* Task item
In the data below, find the line that contains "X11377143Y-13325714D02*" and the line that contains "X12548571Y-13625714D01*". Copy both, plus every line between them, exactly.

* Source data
= = =

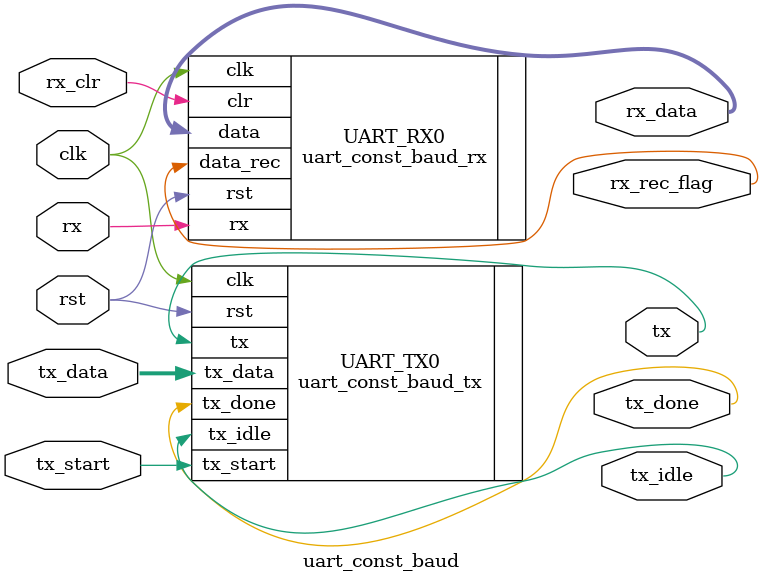
<source format=v>
`timescale 1ns / 1ps

/*
    uart_const_baud #(.clock_freq(),.baud_rate()) UART0(
        .rx_data(),
        .rx_rec_flag(),
        .tx(),
        .tx_done(),
        .tx_idle(),
        .tx_data(),
        .tx_start(),
        .rx(),
        .rx_clr(),
        .clk(),
        .rst()
    );
*/

module uart_const_baud #(parameter clock_freq = 100_000_000,baud_rate = 115200) (
    output[7:0] rx_data,
    output rx_rec_flag,
    output tx,
    output tx_done,
    output tx_idle,
    input[7:0] tx_data,
    input tx_start,
    input rx,
    input rx_clr,
    input clk,
    input rst
    );
    
    uart_const_baud_rx #(.clock_freq(clock_freq),.baud_rate(baud_rate)) UART_RX0(
        .data(rx_data),
        .data_rec(rx_rec_flag),
        .rx(rx),
        .clr(rx_clr),
        .clk(clk),
        .rst(rst)
    );
    
    uart_const_baud_tx #(.clock_freq(clock_freq),.baud_rate(baud_rate)) UART_TX0(
        .tx(tx),
        .tx_done(tx_done),
        .tx_idle(tx_idle),
        .tx_start(tx_start),
        .tx_data(tx_data),
        .clk(clk),
        .rst(rst)
    );
    
endmodule

</source>
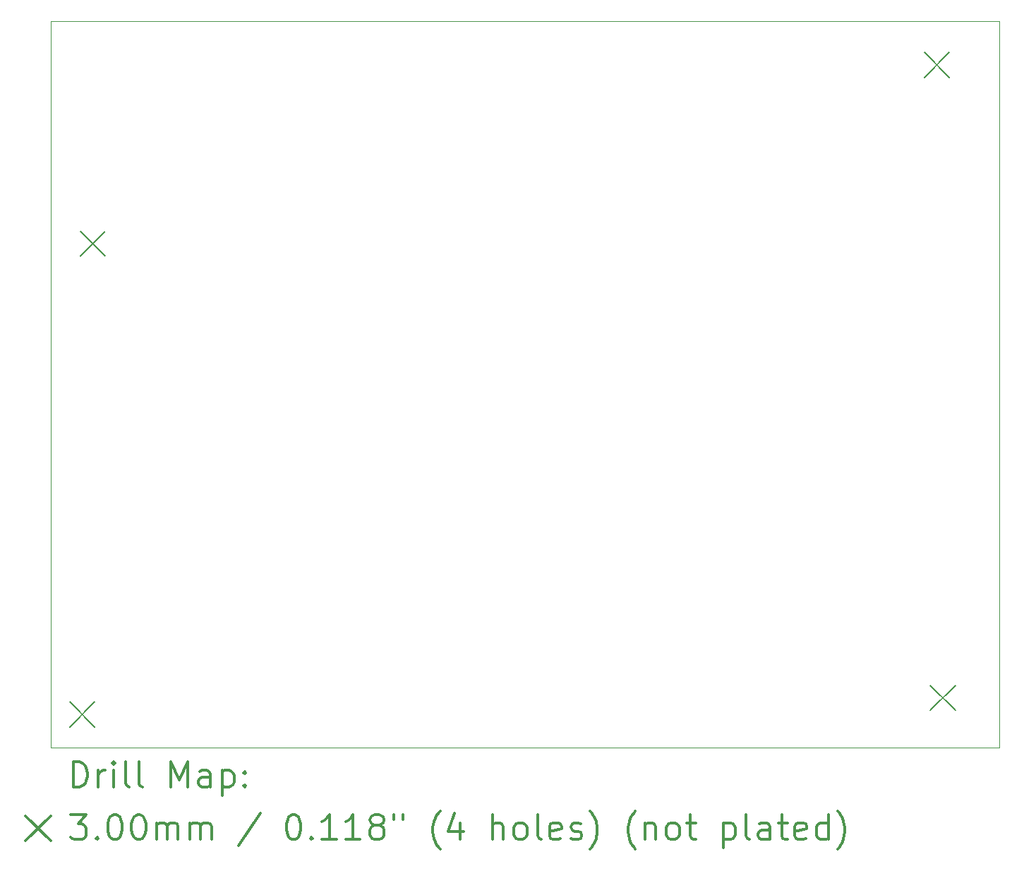
<source format=gbr>
%FSLAX45Y45*%
G04 Gerber Fmt 4.5, Leading zero omitted, Abs format (unit mm)*
G04 Created by KiCad (PCBNEW 4.0.2-stable) date 15/07/2016 10:20:29*
%MOMM*%
G01*
G04 APERTURE LIST*
%ADD10C,0.127000*%
%ADD11C,0.100000*%
%ADD12C,0.200000*%
%ADD13C,0.300000*%
G04 APERTURE END LIST*
D10*
D11*
X22000000Y-3800000D02*
X21975000Y-3800000D01*
X22000000Y-12525000D02*
X22000000Y-3800000D01*
X21975000Y-12525000D02*
X22000000Y-12525000D01*
X21975000Y-3800000D02*
X10625000Y-3800000D01*
X21950000Y-12525000D02*
X21975000Y-12525000D01*
X10625000Y-12525000D02*
X21950000Y-12525000D01*
X10625000Y-3800000D02*
X10625000Y-12525000D01*
D12*
X10850000Y-11975000D02*
X11150000Y-12275000D01*
X11150000Y-11975000D02*
X10850000Y-12275000D01*
X10975000Y-6325000D02*
X11275000Y-6625000D01*
X11275000Y-6325000D02*
X10975000Y-6625000D01*
X21100000Y-4175000D02*
X21400000Y-4475000D01*
X21400000Y-4175000D02*
X21100000Y-4475000D01*
X21175000Y-11775000D02*
X21475000Y-12075000D01*
X21475000Y-11775000D02*
X21175000Y-12075000D01*
D13*
X10891429Y-12995714D02*
X10891429Y-12695714D01*
X10962857Y-12695714D01*
X11005714Y-12710000D01*
X11034286Y-12738571D01*
X11048571Y-12767143D01*
X11062857Y-12824286D01*
X11062857Y-12867143D01*
X11048571Y-12924286D01*
X11034286Y-12952857D01*
X11005714Y-12981429D01*
X10962857Y-12995714D01*
X10891429Y-12995714D01*
X11191428Y-12995714D02*
X11191428Y-12795714D01*
X11191428Y-12852857D02*
X11205714Y-12824286D01*
X11220000Y-12810000D01*
X11248571Y-12795714D01*
X11277143Y-12795714D01*
X11377143Y-12995714D02*
X11377143Y-12795714D01*
X11377143Y-12695714D02*
X11362857Y-12710000D01*
X11377143Y-12724286D01*
X11391428Y-12710000D01*
X11377143Y-12695714D01*
X11377143Y-12724286D01*
X11562857Y-12995714D02*
X11534286Y-12981429D01*
X11520000Y-12952857D01*
X11520000Y-12695714D01*
X11720000Y-12995714D02*
X11691428Y-12981429D01*
X11677143Y-12952857D01*
X11677143Y-12695714D01*
X12062857Y-12995714D02*
X12062857Y-12695714D01*
X12162857Y-12910000D01*
X12262857Y-12695714D01*
X12262857Y-12995714D01*
X12534286Y-12995714D02*
X12534286Y-12838571D01*
X12520000Y-12810000D01*
X12491428Y-12795714D01*
X12434286Y-12795714D01*
X12405714Y-12810000D01*
X12534286Y-12981429D02*
X12505714Y-12995714D01*
X12434286Y-12995714D01*
X12405714Y-12981429D01*
X12391428Y-12952857D01*
X12391428Y-12924286D01*
X12405714Y-12895714D01*
X12434286Y-12881429D01*
X12505714Y-12881429D01*
X12534286Y-12867143D01*
X12677143Y-12795714D02*
X12677143Y-13095714D01*
X12677143Y-12810000D02*
X12705714Y-12795714D01*
X12762857Y-12795714D01*
X12791428Y-12810000D01*
X12805714Y-12824286D01*
X12820000Y-12852857D01*
X12820000Y-12938571D01*
X12805714Y-12967143D01*
X12791428Y-12981429D01*
X12762857Y-12995714D01*
X12705714Y-12995714D01*
X12677143Y-12981429D01*
X12948571Y-12967143D02*
X12962857Y-12981429D01*
X12948571Y-12995714D01*
X12934286Y-12981429D01*
X12948571Y-12967143D01*
X12948571Y-12995714D01*
X12948571Y-12810000D02*
X12962857Y-12824286D01*
X12948571Y-12838571D01*
X12934286Y-12824286D01*
X12948571Y-12810000D01*
X12948571Y-12838571D01*
X10320000Y-13340000D02*
X10620000Y-13640000D01*
X10620000Y-13340000D02*
X10320000Y-13640000D01*
X10862857Y-13325714D02*
X11048571Y-13325714D01*
X10948571Y-13440000D01*
X10991429Y-13440000D01*
X11020000Y-13454286D01*
X11034286Y-13468571D01*
X11048571Y-13497143D01*
X11048571Y-13568571D01*
X11034286Y-13597143D01*
X11020000Y-13611429D01*
X10991429Y-13625714D01*
X10905714Y-13625714D01*
X10877143Y-13611429D01*
X10862857Y-13597143D01*
X11177143Y-13597143D02*
X11191428Y-13611429D01*
X11177143Y-13625714D01*
X11162857Y-13611429D01*
X11177143Y-13597143D01*
X11177143Y-13625714D01*
X11377143Y-13325714D02*
X11405714Y-13325714D01*
X11434286Y-13340000D01*
X11448571Y-13354286D01*
X11462857Y-13382857D01*
X11477143Y-13440000D01*
X11477143Y-13511429D01*
X11462857Y-13568571D01*
X11448571Y-13597143D01*
X11434286Y-13611429D01*
X11405714Y-13625714D01*
X11377143Y-13625714D01*
X11348571Y-13611429D01*
X11334286Y-13597143D01*
X11320000Y-13568571D01*
X11305714Y-13511429D01*
X11305714Y-13440000D01*
X11320000Y-13382857D01*
X11334286Y-13354286D01*
X11348571Y-13340000D01*
X11377143Y-13325714D01*
X11662857Y-13325714D02*
X11691428Y-13325714D01*
X11720000Y-13340000D01*
X11734286Y-13354286D01*
X11748571Y-13382857D01*
X11762857Y-13440000D01*
X11762857Y-13511429D01*
X11748571Y-13568571D01*
X11734286Y-13597143D01*
X11720000Y-13611429D01*
X11691428Y-13625714D01*
X11662857Y-13625714D01*
X11634286Y-13611429D01*
X11620000Y-13597143D01*
X11605714Y-13568571D01*
X11591428Y-13511429D01*
X11591428Y-13440000D01*
X11605714Y-13382857D01*
X11620000Y-13354286D01*
X11634286Y-13340000D01*
X11662857Y-13325714D01*
X11891428Y-13625714D02*
X11891428Y-13425714D01*
X11891428Y-13454286D02*
X11905714Y-13440000D01*
X11934286Y-13425714D01*
X11977143Y-13425714D01*
X12005714Y-13440000D01*
X12020000Y-13468571D01*
X12020000Y-13625714D01*
X12020000Y-13468571D02*
X12034286Y-13440000D01*
X12062857Y-13425714D01*
X12105714Y-13425714D01*
X12134286Y-13440000D01*
X12148571Y-13468571D01*
X12148571Y-13625714D01*
X12291428Y-13625714D02*
X12291428Y-13425714D01*
X12291428Y-13454286D02*
X12305714Y-13440000D01*
X12334286Y-13425714D01*
X12377143Y-13425714D01*
X12405714Y-13440000D01*
X12420000Y-13468571D01*
X12420000Y-13625714D01*
X12420000Y-13468571D02*
X12434286Y-13440000D01*
X12462857Y-13425714D01*
X12505714Y-13425714D01*
X12534286Y-13440000D01*
X12548571Y-13468571D01*
X12548571Y-13625714D01*
X13134286Y-13311429D02*
X12877143Y-13697143D01*
X13520000Y-13325714D02*
X13548571Y-13325714D01*
X13577143Y-13340000D01*
X13591428Y-13354286D01*
X13605714Y-13382857D01*
X13620000Y-13440000D01*
X13620000Y-13511429D01*
X13605714Y-13568571D01*
X13591428Y-13597143D01*
X13577143Y-13611429D01*
X13548571Y-13625714D01*
X13520000Y-13625714D01*
X13491428Y-13611429D01*
X13477143Y-13597143D01*
X13462857Y-13568571D01*
X13448571Y-13511429D01*
X13448571Y-13440000D01*
X13462857Y-13382857D01*
X13477143Y-13354286D01*
X13491428Y-13340000D01*
X13520000Y-13325714D01*
X13748571Y-13597143D02*
X13762857Y-13611429D01*
X13748571Y-13625714D01*
X13734286Y-13611429D01*
X13748571Y-13597143D01*
X13748571Y-13625714D01*
X14048571Y-13625714D02*
X13877143Y-13625714D01*
X13962857Y-13625714D02*
X13962857Y-13325714D01*
X13934285Y-13368571D01*
X13905714Y-13397143D01*
X13877143Y-13411429D01*
X14334285Y-13625714D02*
X14162857Y-13625714D01*
X14248571Y-13625714D02*
X14248571Y-13325714D01*
X14220000Y-13368571D01*
X14191428Y-13397143D01*
X14162857Y-13411429D01*
X14505714Y-13454286D02*
X14477143Y-13440000D01*
X14462857Y-13425714D01*
X14448571Y-13397143D01*
X14448571Y-13382857D01*
X14462857Y-13354286D01*
X14477143Y-13340000D01*
X14505714Y-13325714D01*
X14562857Y-13325714D01*
X14591428Y-13340000D01*
X14605714Y-13354286D01*
X14620000Y-13382857D01*
X14620000Y-13397143D01*
X14605714Y-13425714D01*
X14591428Y-13440000D01*
X14562857Y-13454286D01*
X14505714Y-13454286D01*
X14477143Y-13468571D01*
X14462857Y-13482857D01*
X14448571Y-13511429D01*
X14448571Y-13568571D01*
X14462857Y-13597143D01*
X14477143Y-13611429D01*
X14505714Y-13625714D01*
X14562857Y-13625714D01*
X14591428Y-13611429D01*
X14605714Y-13597143D01*
X14620000Y-13568571D01*
X14620000Y-13511429D01*
X14605714Y-13482857D01*
X14591428Y-13468571D01*
X14562857Y-13454286D01*
X14734286Y-13325714D02*
X14734286Y-13382857D01*
X14848571Y-13325714D02*
X14848571Y-13382857D01*
X15291428Y-13740000D02*
X15277143Y-13725714D01*
X15248571Y-13682857D01*
X15234285Y-13654286D01*
X15220000Y-13611429D01*
X15205714Y-13540000D01*
X15205714Y-13482857D01*
X15220000Y-13411429D01*
X15234285Y-13368571D01*
X15248571Y-13340000D01*
X15277143Y-13297143D01*
X15291428Y-13282857D01*
X15534285Y-13425714D02*
X15534285Y-13625714D01*
X15462857Y-13311429D02*
X15391428Y-13525714D01*
X15577143Y-13525714D01*
X15920000Y-13625714D02*
X15920000Y-13325714D01*
X16048571Y-13625714D02*
X16048571Y-13468571D01*
X16034285Y-13440000D01*
X16005714Y-13425714D01*
X15962857Y-13425714D01*
X15934285Y-13440000D01*
X15920000Y-13454286D01*
X16234285Y-13625714D02*
X16205714Y-13611429D01*
X16191428Y-13597143D01*
X16177143Y-13568571D01*
X16177143Y-13482857D01*
X16191428Y-13454286D01*
X16205714Y-13440000D01*
X16234285Y-13425714D01*
X16277143Y-13425714D01*
X16305714Y-13440000D01*
X16320000Y-13454286D01*
X16334285Y-13482857D01*
X16334285Y-13568571D01*
X16320000Y-13597143D01*
X16305714Y-13611429D01*
X16277143Y-13625714D01*
X16234285Y-13625714D01*
X16505714Y-13625714D02*
X16477143Y-13611429D01*
X16462857Y-13582857D01*
X16462857Y-13325714D01*
X16734286Y-13611429D02*
X16705714Y-13625714D01*
X16648571Y-13625714D01*
X16620000Y-13611429D01*
X16605714Y-13582857D01*
X16605714Y-13468571D01*
X16620000Y-13440000D01*
X16648571Y-13425714D01*
X16705714Y-13425714D01*
X16734286Y-13440000D01*
X16748571Y-13468571D01*
X16748571Y-13497143D01*
X16605714Y-13525714D01*
X16862857Y-13611429D02*
X16891429Y-13625714D01*
X16948571Y-13625714D01*
X16977143Y-13611429D01*
X16991429Y-13582857D01*
X16991429Y-13568571D01*
X16977143Y-13540000D01*
X16948571Y-13525714D01*
X16905714Y-13525714D01*
X16877143Y-13511429D01*
X16862857Y-13482857D01*
X16862857Y-13468571D01*
X16877143Y-13440000D01*
X16905714Y-13425714D01*
X16948571Y-13425714D01*
X16977143Y-13440000D01*
X17091428Y-13740000D02*
X17105714Y-13725714D01*
X17134286Y-13682857D01*
X17148571Y-13654286D01*
X17162857Y-13611429D01*
X17177143Y-13540000D01*
X17177143Y-13482857D01*
X17162857Y-13411429D01*
X17148571Y-13368571D01*
X17134286Y-13340000D01*
X17105714Y-13297143D01*
X17091428Y-13282857D01*
X17634286Y-13740000D02*
X17620000Y-13725714D01*
X17591428Y-13682857D01*
X17577143Y-13654286D01*
X17562857Y-13611429D01*
X17548571Y-13540000D01*
X17548571Y-13482857D01*
X17562857Y-13411429D01*
X17577143Y-13368571D01*
X17591428Y-13340000D01*
X17620000Y-13297143D01*
X17634286Y-13282857D01*
X17748571Y-13425714D02*
X17748571Y-13625714D01*
X17748571Y-13454286D02*
X17762857Y-13440000D01*
X17791428Y-13425714D01*
X17834286Y-13425714D01*
X17862857Y-13440000D01*
X17877143Y-13468571D01*
X17877143Y-13625714D01*
X18062857Y-13625714D02*
X18034286Y-13611429D01*
X18020000Y-13597143D01*
X18005714Y-13568571D01*
X18005714Y-13482857D01*
X18020000Y-13454286D01*
X18034286Y-13440000D01*
X18062857Y-13425714D01*
X18105714Y-13425714D01*
X18134286Y-13440000D01*
X18148571Y-13454286D01*
X18162857Y-13482857D01*
X18162857Y-13568571D01*
X18148571Y-13597143D01*
X18134286Y-13611429D01*
X18105714Y-13625714D01*
X18062857Y-13625714D01*
X18248571Y-13425714D02*
X18362857Y-13425714D01*
X18291429Y-13325714D02*
X18291429Y-13582857D01*
X18305714Y-13611429D01*
X18334286Y-13625714D01*
X18362857Y-13625714D01*
X18691429Y-13425714D02*
X18691429Y-13725714D01*
X18691429Y-13440000D02*
X18720000Y-13425714D01*
X18777143Y-13425714D01*
X18805714Y-13440000D01*
X18820000Y-13454286D01*
X18834286Y-13482857D01*
X18834286Y-13568571D01*
X18820000Y-13597143D01*
X18805714Y-13611429D01*
X18777143Y-13625714D01*
X18720000Y-13625714D01*
X18691429Y-13611429D01*
X19005714Y-13625714D02*
X18977143Y-13611429D01*
X18962857Y-13582857D01*
X18962857Y-13325714D01*
X19248571Y-13625714D02*
X19248571Y-13468571D01*
X19234286Y-13440000D01*
X19205714Y-13425714D01*
X19148571Y-13425714D01*
X19120000Y-13440000D01*
X19248571Y-13611429D02*
X19220000Y-13625714D01*
X19148571Y-13625714D01*
X19120000Y-13611429D01*
X19105714Y-13582857D01*
X19105714Y-13554286D01*
X19120000Y-13525714D01*
X19148571Y-13511429D01*
X19220000Y-13511429D01*
X19248571Y-13497143D01*
X19348571Y-13425714D02*
X19462857Y-13425714D01*
X19391429Y-13325714D02*
X19391429Y-13582857D01*
X19405714Y-13611429D01*
X19434286Y-13625714D01*
X19462857Y-13625714D01*
X19677143Y-13611429D02*
X19648572Y-13625714D01*
X19591429Y-13625714D01*
X19562857Y-13611429D01*
X19548572Y-13582857D01*
X19548572Y-13468571D01*
X19562857Y-13440000D01*
X19591429Y-13425714D01*
X19648572Y-13425714D01*
X19677143Y-13440000D01*
X19691429Y-13468571D01*
X19691429Y-13497143D01*
X19548572Y-13525714D01*
X19948572Y-13625714D02*
X19948572Y-13325714D01*
X19948572Y-13611429D02*
X19920000Y-13625714D01*
X19862857Y-13625714D01*
X19834286Y-13611429D01*
X19820000Y-13597143D01*
X19805714Y-13568571D01*
X19805714Y-13482857D01*
X19820000Y-13454286D01*
X19834286Y-13440000D01*
X19862857Y-13425714D01*
X19920000Y-13425714D01*
X19948572Y-13440000D01*
X20062857Y-13740000D02*
X20077143Y-13725714D01*
X20105714Y-13682857D01*
X20120000Y-13654286D01*
X20134286Y-13611429D01*
X20148572Y-13540000D01*
X20148572Y-13482857D01*
X20134286Y-13411429D01*
X20120000Y-13368571D01*
X20105714Y-13340000D01*
X20077143Y-13297143D01*
X20062857Y-13282857D01*
M02*

</source>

= = =

* Written reply
X11377143Y-13325714D02*
X11405714Y-13325714D01*
X11434286Y-13340000D01*
X11448571Y-13354286D01*
X11462857Y-13382857D01*
X11477143Y-13440000D01*
X11477143Y-13511429D01*
X11462857Y-13568571D01*
X11448571Y-13597143D01*
X11434286Y-13611429D01*
X11405714Y-13625714D01*
X11377143Y-13625714D01*
X11348571Y-13611429D01*
X11334286Y-13597143D01*
X11320000Y-13568571D01*
X11305714Y-13511429D01*
X11305714Y-13440000D01*
X11320000Y-13382857D01*
X11334286Y-13354286D01*
X11348571Y-13340000D01*
X11377143Y-13325714D01*
X11662857Y-13325714D02*
X11691428Y-13325714D01*
X11720000Y-13340000D01*
X11734286Y-13354286D01*
X11748571Y-13382857D01*
X11762857Y-13440000D01*
X11762857Y-13511429D01*
X11748571Y-13568571D01*
X11734286Y-13597143D01*
X11720000Y-13611429D01*
X11691428Y-13625714D01*
X11662857Y-13625714D01*
X11634286Y-13611429D01*
X11620000Y-13597143D01*
X11605714Y-13568571D01*
X11591428Y-13511429D01*
X11591428Y-13440000D01*
X11605714Y-13382857D01*
X11620000Y-13354286D01*
X11634286Y-13340000D01*
X11662857Y-13325714D01*
X11891428Y-13625714D02*
X11891428Y-13425714D01*
X11891428Y-13454286D02*
X11905714Y-13440000D01*
X11934286Y-13425714D01*
X11977143Y-13425714D01*
X12005714Y-13440000D01*
X12020000Y-13468571D01*
X12020000Y-13625714D01*
X12020000Y-13468571D02*
X12034286Y-13440000D01*
X12062857Y-13425714D01*
X12105714Y-13425714D01*
X12134286Y-13440000D01*
X12148571Y-13468571D01*
X12148571Y-13625714D01*
X12291428Y-13625714D02*
X12291428Y-13425714D01*
X12291428Y-13454286D02*
X12305714Y-13440000D01*
X12334286Y-13425714D01*
X12377143Y-13425714D01*
X12405714Y-13440000D01*
X12420000Y-13468571D01*
X12420000Y-13625714D01*
X12420000Y-13468571D02*
X12434286Y-13440000D01*
X12462857Y-13425714D01*
X12505714Y-13425714D01*
X12534286Y-13440000D01*
X12548571Y-13468571D01*
X12548571Y-13625714D01*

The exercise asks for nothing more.